I have a Honda eu6500is that i am trying to figure out how it charges the battery while running. I had a dead battery so i started with pull cord, and then checked the voltage at the battery which was still low while running. I figured the battery could be pulling the voltage low if it was completely dead, so i removed the battery and checked the voltage on the battery cable again whole running. Showed 0Vdc, so i checked the manual and it states that it is suppose to charge the battery while running.

I looked at the schematics, there is 2 +battery cables 1 goes to the starter and the other goes thru the 15A fuse to the switch.
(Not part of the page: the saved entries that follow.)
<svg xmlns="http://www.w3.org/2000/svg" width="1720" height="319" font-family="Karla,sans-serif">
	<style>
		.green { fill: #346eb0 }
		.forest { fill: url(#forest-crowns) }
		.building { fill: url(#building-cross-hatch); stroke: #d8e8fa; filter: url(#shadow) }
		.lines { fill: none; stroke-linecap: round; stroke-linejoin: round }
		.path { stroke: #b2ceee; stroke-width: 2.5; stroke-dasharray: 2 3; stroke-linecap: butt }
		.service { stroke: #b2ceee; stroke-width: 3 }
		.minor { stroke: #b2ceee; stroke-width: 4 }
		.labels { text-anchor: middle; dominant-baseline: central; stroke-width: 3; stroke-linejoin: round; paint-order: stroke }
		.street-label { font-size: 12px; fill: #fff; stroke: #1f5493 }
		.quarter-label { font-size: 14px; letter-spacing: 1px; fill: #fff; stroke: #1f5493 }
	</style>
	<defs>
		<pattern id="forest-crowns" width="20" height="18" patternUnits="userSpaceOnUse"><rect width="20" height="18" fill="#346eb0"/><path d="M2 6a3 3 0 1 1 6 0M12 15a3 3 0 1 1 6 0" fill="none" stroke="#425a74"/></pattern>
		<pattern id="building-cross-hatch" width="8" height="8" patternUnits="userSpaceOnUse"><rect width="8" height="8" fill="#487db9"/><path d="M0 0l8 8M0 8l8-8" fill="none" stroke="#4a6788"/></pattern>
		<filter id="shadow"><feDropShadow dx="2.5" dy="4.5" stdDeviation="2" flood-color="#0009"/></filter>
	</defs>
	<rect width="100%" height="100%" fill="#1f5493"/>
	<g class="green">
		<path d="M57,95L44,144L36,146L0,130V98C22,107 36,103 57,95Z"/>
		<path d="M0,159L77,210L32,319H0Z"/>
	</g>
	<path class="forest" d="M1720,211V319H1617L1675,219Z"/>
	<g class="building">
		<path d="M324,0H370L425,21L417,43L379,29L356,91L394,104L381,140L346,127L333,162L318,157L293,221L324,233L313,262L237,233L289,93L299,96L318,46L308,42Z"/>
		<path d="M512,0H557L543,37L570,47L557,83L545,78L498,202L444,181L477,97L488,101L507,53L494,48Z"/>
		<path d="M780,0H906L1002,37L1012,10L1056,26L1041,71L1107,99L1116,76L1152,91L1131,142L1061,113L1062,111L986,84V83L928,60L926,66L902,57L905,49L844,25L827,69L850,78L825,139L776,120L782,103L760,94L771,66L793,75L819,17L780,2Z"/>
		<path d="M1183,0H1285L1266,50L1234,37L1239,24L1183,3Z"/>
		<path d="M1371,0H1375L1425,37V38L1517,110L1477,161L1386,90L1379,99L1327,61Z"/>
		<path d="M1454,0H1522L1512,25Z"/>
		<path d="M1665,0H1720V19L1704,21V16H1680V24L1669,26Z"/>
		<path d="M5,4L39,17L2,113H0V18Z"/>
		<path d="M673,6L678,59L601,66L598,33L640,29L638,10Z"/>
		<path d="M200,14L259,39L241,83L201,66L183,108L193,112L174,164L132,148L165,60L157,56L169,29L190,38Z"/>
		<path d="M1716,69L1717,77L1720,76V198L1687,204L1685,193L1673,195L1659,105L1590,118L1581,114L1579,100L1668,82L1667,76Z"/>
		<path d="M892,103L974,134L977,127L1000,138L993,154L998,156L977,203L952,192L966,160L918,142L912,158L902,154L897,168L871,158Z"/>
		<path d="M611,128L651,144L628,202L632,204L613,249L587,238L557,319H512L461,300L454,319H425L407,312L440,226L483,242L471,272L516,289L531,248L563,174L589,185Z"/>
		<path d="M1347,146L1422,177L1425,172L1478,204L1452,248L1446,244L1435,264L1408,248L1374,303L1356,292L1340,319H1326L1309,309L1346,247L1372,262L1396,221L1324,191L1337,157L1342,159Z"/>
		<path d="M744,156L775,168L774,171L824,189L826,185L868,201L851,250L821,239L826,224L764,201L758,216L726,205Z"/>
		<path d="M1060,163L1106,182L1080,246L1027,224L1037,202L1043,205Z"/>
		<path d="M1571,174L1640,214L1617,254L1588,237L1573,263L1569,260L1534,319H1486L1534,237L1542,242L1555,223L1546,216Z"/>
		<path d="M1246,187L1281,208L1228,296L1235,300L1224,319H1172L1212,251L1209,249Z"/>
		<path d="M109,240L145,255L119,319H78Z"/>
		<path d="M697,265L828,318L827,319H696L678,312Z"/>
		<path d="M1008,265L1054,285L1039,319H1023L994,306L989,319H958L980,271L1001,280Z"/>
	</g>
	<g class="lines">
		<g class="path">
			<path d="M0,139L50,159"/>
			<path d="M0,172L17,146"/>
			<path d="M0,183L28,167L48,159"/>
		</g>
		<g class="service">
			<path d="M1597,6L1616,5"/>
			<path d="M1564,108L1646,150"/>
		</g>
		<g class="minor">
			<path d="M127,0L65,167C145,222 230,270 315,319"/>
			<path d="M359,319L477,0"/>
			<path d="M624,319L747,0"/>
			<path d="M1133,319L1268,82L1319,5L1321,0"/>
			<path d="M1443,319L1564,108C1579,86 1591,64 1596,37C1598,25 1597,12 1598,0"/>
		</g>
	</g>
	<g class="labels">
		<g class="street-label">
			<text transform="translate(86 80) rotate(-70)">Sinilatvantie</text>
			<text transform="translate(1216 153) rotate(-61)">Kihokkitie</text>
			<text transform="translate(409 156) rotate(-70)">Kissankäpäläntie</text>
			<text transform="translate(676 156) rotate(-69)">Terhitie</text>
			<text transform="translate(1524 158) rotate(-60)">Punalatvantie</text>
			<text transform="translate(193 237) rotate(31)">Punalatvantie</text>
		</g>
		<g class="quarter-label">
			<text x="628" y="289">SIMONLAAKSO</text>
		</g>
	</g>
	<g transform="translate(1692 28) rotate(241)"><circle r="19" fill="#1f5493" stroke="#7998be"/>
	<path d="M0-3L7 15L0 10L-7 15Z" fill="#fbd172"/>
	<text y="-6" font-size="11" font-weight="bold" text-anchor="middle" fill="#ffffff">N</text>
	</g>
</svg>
Unless it charges thru one the 1A fuses back thru the switch i can't see how it suppose to charge, because it can't be back thru the starter.. I verified all the fuses are good with a meter just to make sure.

Thank in advance for any help.
Chris


----------



## Robert Coats (Nov 10, 2011)

sheldch1 said:


> I have a Honda eu6500is that i am trying to figure out how it charges the battery while running.
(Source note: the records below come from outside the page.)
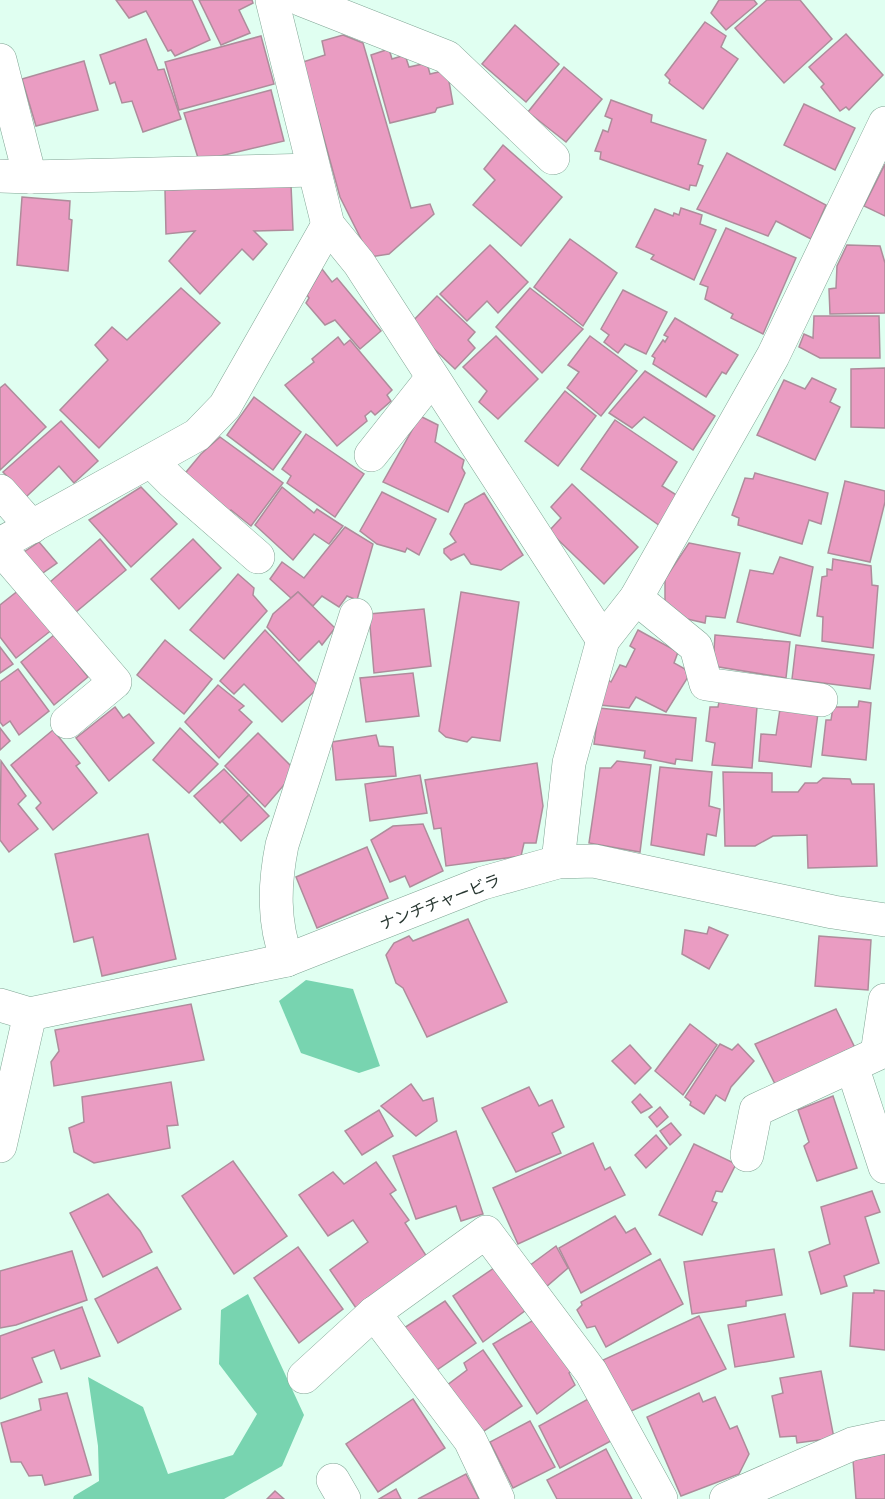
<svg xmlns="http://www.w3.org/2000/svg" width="885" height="1499" font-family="'Times New Roman','Noto Sans JP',serif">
  <rect width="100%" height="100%" fill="#e0fff1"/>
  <g fill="#78d4b0">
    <polygon points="306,980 353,989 380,1066 359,1073 301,1053 279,1001"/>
    <polygon points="248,1294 304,1415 282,1466 224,1499 73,1499 74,1496 99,1481 98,1446 88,1377 143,1407 168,1474 233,1455 257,1414 219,1364 221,1310"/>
  </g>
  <g fill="#ea9cc2" stroke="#ae8c9b" stroke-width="1.5">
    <polygon points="116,0 192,0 210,40 175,56 171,50 168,51 146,11 129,18"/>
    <polygon points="199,0 252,0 253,3 239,10 250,33 221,45"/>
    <polygon points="719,0 754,0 757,4 726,30 711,13"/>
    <polygon points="767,0 800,0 832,39 784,83 735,28"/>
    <polygon points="705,22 726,36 721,47 738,59 703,109 669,83 670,80 665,75"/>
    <polygon points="515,25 559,64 526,102 482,64"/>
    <polygon points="846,34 883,75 849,110 846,107 840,111 821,87 824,84 809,67"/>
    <polygon points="343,35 363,43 411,208 430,204 434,214 389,254 370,257 340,197 303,62 325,55 322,41"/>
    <polygon points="261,36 274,84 179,110 165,62"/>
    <polygon points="146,39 158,70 164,69 181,119 143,132 132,101 122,103 115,82 110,84 100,55"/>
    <polygon points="389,49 392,59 405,55 409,67 427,63 430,74 447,70 453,104 437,108 435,112 390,123 371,55"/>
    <polygon points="84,61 98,110 36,126 22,79"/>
    <polygon points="564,67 602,99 566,142 528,112"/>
    <polygon points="271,90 284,141 199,161 184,113"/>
    <polygon points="611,100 652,115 651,122 706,140 698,164 703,166 696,186 690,185 689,190 600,159 601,152 595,151 603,130 608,132 612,119 605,116"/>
    <polygon points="804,104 855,128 835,170 784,145"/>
    <polygon points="503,145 562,197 521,246 473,205 495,180 484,169"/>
    <polygon points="727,153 826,205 811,239 776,221 768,236 697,209"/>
    <polygon points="885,164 885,216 864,206"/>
    <polygon points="291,185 293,230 254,231 267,244 253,260 242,249 200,294 169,261 195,231 166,234 165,190"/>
    <polygon points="22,197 70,201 69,219 72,220 68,271 17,265"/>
    <polygon points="681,208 702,215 700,224 716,230 694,280 651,259 654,255 636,247 655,209 673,216 674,213 679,215"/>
    <polygon points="726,228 796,258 763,334 731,318 733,314 705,299 708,287 700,284"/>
    <polygon points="570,239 617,273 583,326 534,287"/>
    <polygon points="490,245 528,282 498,313 487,301 467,321 440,294"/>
    <polygon points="847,245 880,246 885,263 885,313 830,314 829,289 836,288 837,266"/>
    <polygon points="322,269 332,282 337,278 381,331 360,349 335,320 325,325 306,303 309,298 307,295"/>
    <polygon points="181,288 220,323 99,448 60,410 108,360 95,345 112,327 127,340"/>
    <polygon points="530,288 583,329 542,373 496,327"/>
    <polygon points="623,290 667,312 646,354 625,344 618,353 604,342 609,335 601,329"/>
    <polygon points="437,296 475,332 468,340 475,348 455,369 409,325"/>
    <polygon points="814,316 879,316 880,358 820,358 799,347 804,334 813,338"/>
    <polygon points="675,318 738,355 726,374 722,372 706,397 653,364 655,358 652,356 663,340 665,342 668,337 664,335"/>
    <polygon points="496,336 538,379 498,419 479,402 487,391 463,367"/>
    <polygon points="590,336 637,371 601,416 567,388 579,372 568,365"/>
    <polygon points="338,337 344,345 350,340 392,390 387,395 391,401 375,415 371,411 365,416 367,421 337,446 285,385 314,362 312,359"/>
    <polygon points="885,368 885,428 851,427 851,369"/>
    <polygon points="645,371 715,416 693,450 644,417 632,428 609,413"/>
    <polygon points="812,378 836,389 830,402 840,407 815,460 757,435 784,380 805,389"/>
    <polygon points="5,384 46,427 0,470 0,388"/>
    <polygon points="565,391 596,416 558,466 525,441"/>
    <polygon points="254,397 301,432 273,470 227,435"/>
    <polygon points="420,416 438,425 435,442 464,460 462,468 465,473 448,512 383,482"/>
    <polygon points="615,420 677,462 662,486 678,496 660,526 581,469"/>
    <polygon points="61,421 98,461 74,483 59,466 26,497 3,472"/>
    <polygon points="306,434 364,474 335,517 287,483 291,476 282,469"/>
    <polygon points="220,437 283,483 251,526 231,510 227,514 182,477 201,454"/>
    <polygon points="755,473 828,493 821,524 809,520 802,544 738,525 739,518 732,515 745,478 753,479"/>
    <polygon points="845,481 885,491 885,502 870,562 828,553"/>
    <polygon points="572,484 638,547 604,584 549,531 561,518 551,507"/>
    <polygon points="141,487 177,524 131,567 89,520"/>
    <polygon points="282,487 314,513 317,509 343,526 329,544 314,534 293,560 255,525"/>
    <polygon points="382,492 436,519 419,555 407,548 405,552 377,544 360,531"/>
    <polygon points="484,493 523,555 501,570 471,564 464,554 451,560 444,553 444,549 456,542 450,534 465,504"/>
    <polygon points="345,527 373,544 357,600 347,596 339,607 322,596 313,606 298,592 291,598 270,579 282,562 304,578"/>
    <polygon points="100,539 126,570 76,612 50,582"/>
    <polygon points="193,539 221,568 179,609 151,579"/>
    <polygon points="39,542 57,563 40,575 24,552"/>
    <polygon points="689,543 740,553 725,618 706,616 705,623 665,614 665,579"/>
    <polygon points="780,557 813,567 800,636 737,622 750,570 773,574"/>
    <polygon points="833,559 871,566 872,585 878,586 873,648 822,641 823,617 817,616 822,577 827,576 827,569 832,570"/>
    <polygon points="238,574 254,588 253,595 267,611 224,659 190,630"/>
    <polygon points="19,590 53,629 16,658 0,637 0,605"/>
    <polygon points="298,592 335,628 322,645 319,641 299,661 267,627 273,614"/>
    <polygon points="461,592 519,602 500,741 472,737 467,742 446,737 439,731"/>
    <polygon points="424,609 431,666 374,673 369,614"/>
    <polygon points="265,630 319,687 282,722 244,684 234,694 220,681"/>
    <polygon points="638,630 678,652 674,663 685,669 688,677 666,712 636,697 629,708 600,705 608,680 611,682 620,665 626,667 635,649 630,646"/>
    <polygon points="54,635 88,677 54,705 21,662"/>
    <polygon points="715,635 790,642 786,678 713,666"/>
    <polygon points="165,640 212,679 184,714 137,675"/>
    <polygon points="796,645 874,655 870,689 792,679"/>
    <polygon points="0,647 13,664 0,673"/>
    <polygon points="18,669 49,711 19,735 10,721 3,726 0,722 0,682"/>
    <polygon points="413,673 419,716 366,722 360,678"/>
    <polygon points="218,685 244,706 239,710 252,722 219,758 185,722"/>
    <polygon points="859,701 871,703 866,760 822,755 826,720 831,720 833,707 858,707"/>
    <polygon points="719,702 757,707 752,768 712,765 715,743 706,741 710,707 718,707"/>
    <polygon points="115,707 123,718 129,714 154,743 109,781 76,738"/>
    <polygon points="599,708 696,718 692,761 676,759 675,764 644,758 645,751 594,744"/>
    <polygon points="780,709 818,713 811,767 759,761 761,734 776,735"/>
    <polygon points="0,728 10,741 0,750"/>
    <polygon points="180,728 218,764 189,793 153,760"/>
    <polygon points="53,730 80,763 76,766 97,793 53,830 36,808 41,803 11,765"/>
    <polygon points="258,733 296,771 265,807 225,766"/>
    <polygon points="376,735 379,746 393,747 396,776 336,780 332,742"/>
    <polygon points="1,761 26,796 18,804 38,829 9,852 0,840"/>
    <polygon points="617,761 651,765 640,852 589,843 600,768 611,768"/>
    <polygon points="537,763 543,806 536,843 524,843 521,856 446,866 441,828 434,829 425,780"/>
    <polygon points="660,767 712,772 709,806 720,809 716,836 707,834 704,855 651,845"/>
    <polygon points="224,769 249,795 220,823 194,796"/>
    <polygon points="723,772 772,773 772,792 798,792 805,783 817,783 823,778 850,779 852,784 874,784 877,866 808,868 807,835 773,836 755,846 725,846"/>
    <polygon points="420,775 427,813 370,821 365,784"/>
    <polygon points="249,795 269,816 241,841 222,821"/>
    <polygon points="423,824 443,871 410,887 405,876 390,882 371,840 393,826"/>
    <polygon points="148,834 176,959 102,976 93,937 74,942 55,854"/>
    <polygon points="367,847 388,898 317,928 296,877"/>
    <polygon points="468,919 507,1002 427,1037 403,988 396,983 386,955 394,943 409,936 413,941"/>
    <polygon points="709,927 728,935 709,969 682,954 685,930 707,934"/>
    <polygon points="819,936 871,940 868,990 815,986"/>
    <polygon points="191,1004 204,1060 54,1086 51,1062 59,1051 55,1030"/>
    <polygon points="836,1009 857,1052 778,1090 755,1044"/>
    <polygon points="690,1024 717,1045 683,1095 655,1071"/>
    <polygon points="720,1044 732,1050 738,1044 754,1061 731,1087 725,1101 716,1095 704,1114 690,1105 691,1102 685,1097"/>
    <polygon points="630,1045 651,1068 635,1084 612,1061"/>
    <polygon points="171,1082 178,1125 167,1126 170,1148 94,1163 74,1152 69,1128 84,1122 82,1097"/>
    <polygon points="411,1084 423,1101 433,1098 437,1121 416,1136 381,1106"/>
    <polygon points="529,1087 539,1106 552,1100 564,1127 552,1133 561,1153 516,1172 482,1108"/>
    <polygon points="640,1094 652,1107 641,1113 632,1102"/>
    <polygon points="833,1096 857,1168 817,1181 804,1146 809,1142 798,1110"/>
    <polygon points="660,1107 668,1117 657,1127 649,1117"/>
    <polygon points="379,1110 393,1136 362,1155 345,1131"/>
    <polygon points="671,1123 681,1135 670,1145 660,1131"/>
    <polygon points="456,1131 483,1214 461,1221 456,1206 416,1219 393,1156"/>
    <polygon points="656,1135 667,1148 646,1168 635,1155"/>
    <polygon points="593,1143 605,1170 610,1167 625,1195 518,1244 493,1188"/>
    <polygon points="694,1144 736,1164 722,1192 716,1191 712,1201 717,1203 702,1235 659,1215"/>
    <polygon points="233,1161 287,1236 234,1274 182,1196"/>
    <polygon points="376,1162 396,1190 390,1194 409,1220 405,1223 427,1257 356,1308 330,1270 368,1242 353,1220 328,1236 299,1195 333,1172 344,1184"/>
    <polygon points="872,1191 880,1212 865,1217 879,1263 844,1276 847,1286 821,1294 809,1252 830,1244 821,1207"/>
    <polygon points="108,1194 140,1231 152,1252 103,1277 70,1213"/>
    <polygon points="615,1216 626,1233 635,1228 651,1254 581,1293 559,1248"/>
    <polygon points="556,1246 568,1268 539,1293 525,1269"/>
    <polygon points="298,1247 343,1309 299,1343 254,1278"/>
    <polygon points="774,1249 782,1295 746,1301 746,1306 692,1314 684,1262"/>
    <polygon points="72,1251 87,1300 16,1325 0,1328 0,1271"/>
    <polygon points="660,1259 683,1304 606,1347 595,1326 587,1328 577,1310 582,1305 581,1302"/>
    <polygon points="157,1267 181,1309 118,1343 95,1299"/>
    <polygon points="494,1268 526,1310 483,1342 453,1296"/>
    <polygon points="874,1290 885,1291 885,1350 850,1346 853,1293 874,1293"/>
    <polygon points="445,1301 476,1343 434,1372 404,1328"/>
    <polygon points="82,1307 100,1356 61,1369 54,1350 32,1358 42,1382 0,1399 0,1336"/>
    <polygon points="785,1314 794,1357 735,1367 728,1325"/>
    <polygon points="699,1316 726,1369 629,1412 603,1360"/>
    <polygon points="537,1318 572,1371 569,1373 575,1385 537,1414 493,1344"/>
    <polygon points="483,1350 522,1406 481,1433 446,1386 467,1370 464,1363"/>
    <polygon points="821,1371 834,1438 797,1443 796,1436 780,1437 772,1396 783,1393 780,1378"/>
    <polygon points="67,1393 91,1475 45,1485 42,1475 29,1476 21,1462 11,1462 1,1423 41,1410 39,1399"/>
    <polygon points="699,1393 703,1402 715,1397 730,1429 737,1426 749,1454 739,1474 681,1496 647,1417"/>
    <polygon points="590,1398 611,1441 560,1468 539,1426"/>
    <polygon points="413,1399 445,1448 378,1492 346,1444"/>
    <polygon points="530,1421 555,1467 513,1488 490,1442"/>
    <polygon points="606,1449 632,1499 557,1499 547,1480"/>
    <polygon points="885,1450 885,1499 856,1499 853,1460 870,1457 870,1452"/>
    <polygon points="466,1474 479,1499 418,1499"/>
    <polygon points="396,1489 401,1499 379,1499"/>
    <polygon points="275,1491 284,1499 267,1499"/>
  </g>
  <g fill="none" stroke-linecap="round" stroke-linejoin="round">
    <defs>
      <g id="minor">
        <polyline points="272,0 328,225 359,263 603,640"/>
        <polyline points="302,0 447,57 553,158"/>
        <polyline points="0,60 30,177"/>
        <polyline points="0,176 30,177 313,170"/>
        <polyline points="371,455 432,378"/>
        <polyline points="151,461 172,482 258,557"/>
        <polyline points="0,491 32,527"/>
        <polyline points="0,544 197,435 225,406 328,225"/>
        <polyline points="0,548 115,682 67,722"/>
        <polyline points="636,598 696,647 706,684 821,700"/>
        <polyline points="558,862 569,763 603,640 636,598 773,356 885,123"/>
        <path d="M287 960C273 922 274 885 282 845L356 615"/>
        <polyline points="0,1005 30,1014 287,960 483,883 558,862 594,861 833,912 885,920"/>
        <polyline points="852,1066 885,1167"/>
        <polyline points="0,1146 30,1014"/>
        <polyline points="747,1155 756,1110 877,1054 885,1000"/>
        <polyline points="374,1313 470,1440 498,1499"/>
        <polyline points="304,1377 374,1313 486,1232 591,1372 661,1499"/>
        <polyline points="333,1480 344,1499"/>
        <polyline points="726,1499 852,1444 885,1437"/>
      </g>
    </defs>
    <use href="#minor" stroke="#81a595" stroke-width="34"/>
    <use href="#minor" stroke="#fff" stroke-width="33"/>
  </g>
  <g text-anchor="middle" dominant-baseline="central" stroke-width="4.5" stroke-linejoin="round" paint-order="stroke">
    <g font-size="16" fill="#273630" stroke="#fff">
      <text transform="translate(440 902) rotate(-21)">ナンチチャービラ</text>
    </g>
  </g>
</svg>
Are there any error codes in the iMonitor? 

With the dead battery installed, cycle the iMonitor to the battery icon; what value is displayed? 

Do the same thing with the battery removed...what does the iMonitor show?

The EU65000is, being an inverter-type generator, works a bit different than most conventional generators to charge the on-board battery. A traditional generator usually has a DC charging coil that delivers DCV output to a regulator, that then connects to the battery. 

On an inverter model like the EU6500is, there is no DC charging coil; all output from the coils is high-voltage AC, which is then CONVERTED to DC, then INVERTED back to AC. The DCV used to charge the battery is delivered by the GCU (see red line):










Can you fit a known, good battery and see if that resolves ?


----------



## exmar (Jun 29, 2015)

Know nothing about Honda gensets. FWIW, if you're trying to charge a dead battery I'd expect the results you're getting. Also, checking the battery cable voltage without a battery, depending on the charging circuit, would display 0volts without a load. 

Charge your battery and do a load test. Depending on the age of the old battery, I'd just buy a new one, couple of years is about average for the small engine batteries. I recently bought a 360AH at Tractor Supply for $34.99. Again, know nothing about Honda, is it an OEM only battery and as such may be more costly?


----------